According to ABC News:
The economy generated 146,000 new jobs in November and unemployment fell to 7.7 percent, better than economists expected, despite worries that superstorm Sandy and the looming fiscal cliff would dampen hiring.
The Labor Department’s Bureau of Labor Statistics also dialed back job gains for the previous two months. But it said that Sandy did not significantly affect jobs. In October, the U.S. economy added 138,000 jobs, not the 171,000 reported before the election. The jobs added in September were also revised downward to 132,000 from 148,000.
Stephen Bronars, chief economist with Welch Consulting in Washington, D.C., said many economists believed Superstorm Sandy would have influenced Friday’s jobs report after causing devastation especially in the Caribbean and U.S. Northeast.
Businesses and residents in the tri-state region of New York, New Jersey and Connecticut, which produce about one-eighth of U.S. GDP, experienced prolonged power outages and major infrastructure damage.
Bronars said, “Sandy hit the U.S. at a place where it inflicted close to the maximal possible economic damage from a storm that size.”

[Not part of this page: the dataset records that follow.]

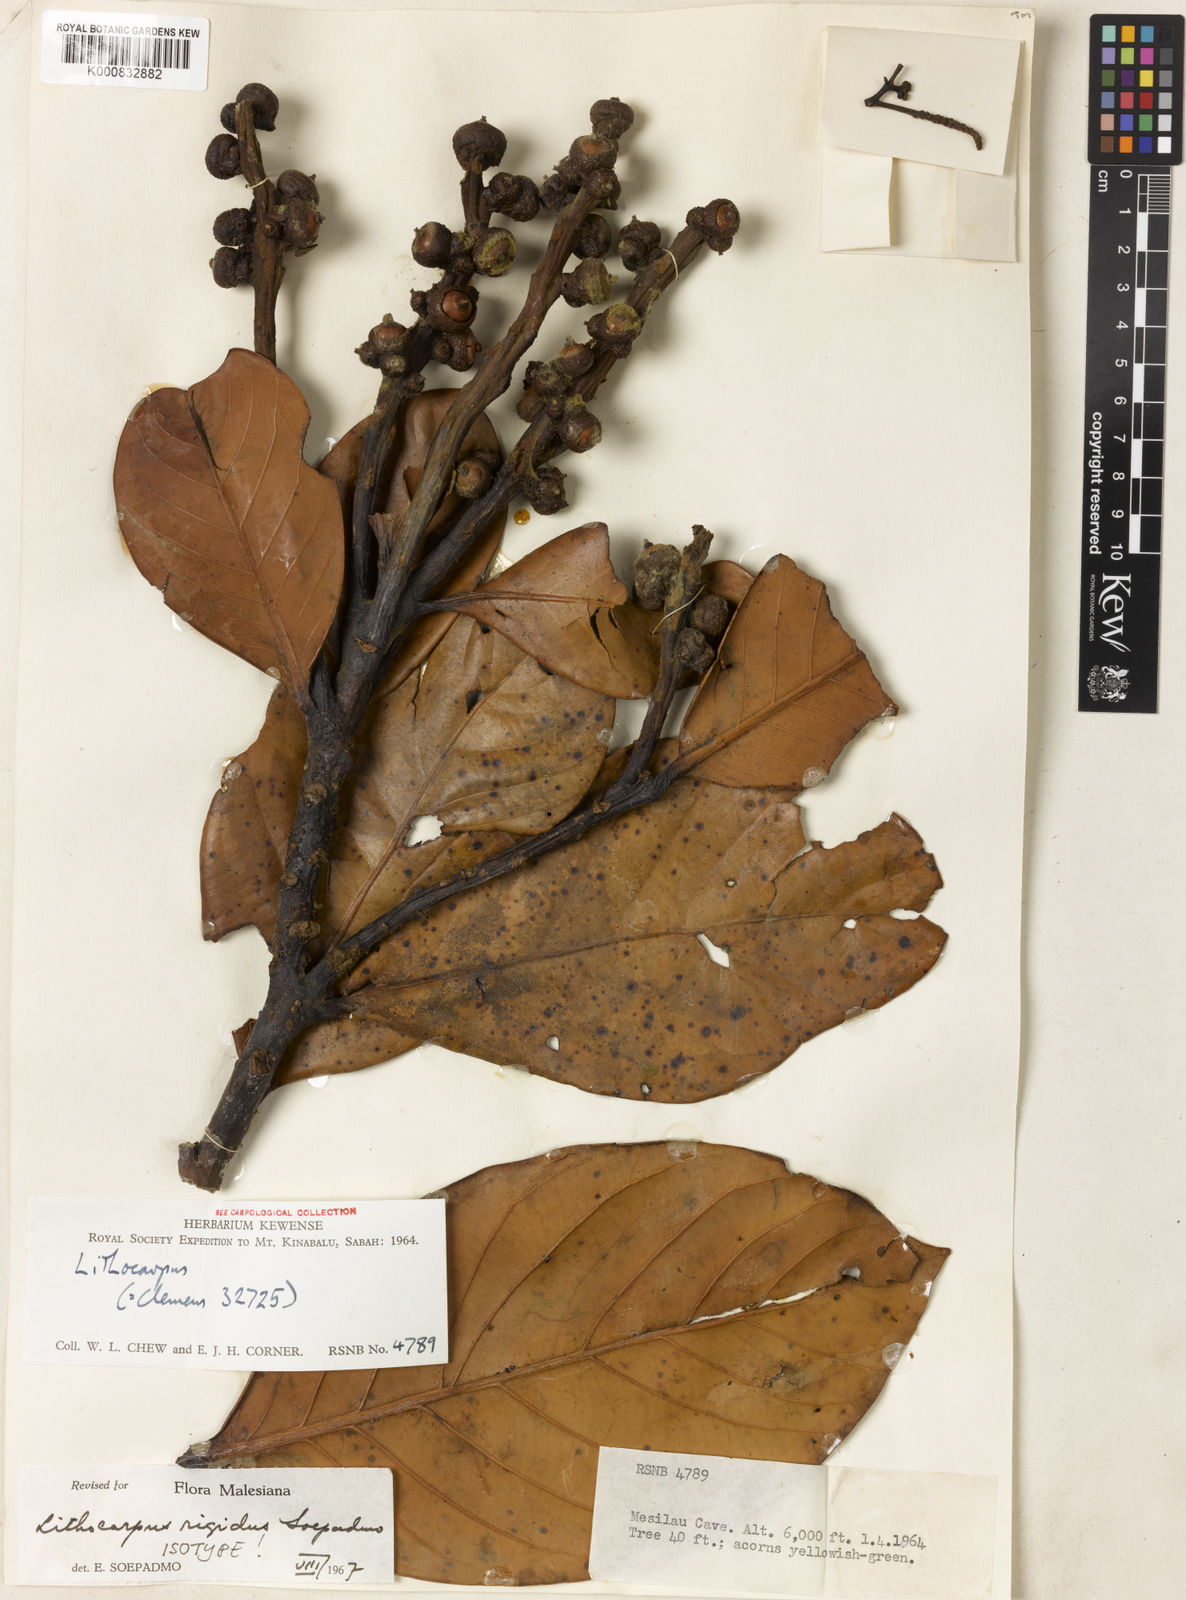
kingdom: Plantae
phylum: Tracheophyta
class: Magnoliopsida
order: Fagales
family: Fagaceae
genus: Lithocarpus
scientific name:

New Jersey and New York were the hardest hit, with at least 120,000 jobs lost, at least temporarily, in those two states.
On Wednesday, payroll provider ADP, reported that private companies added 118,000 jobs in November, down from 157,000 in October. However, ADP includes in its figures people as employed if they remain on payroll, whereas the Labor Department’s includes workers as employed if they are paid.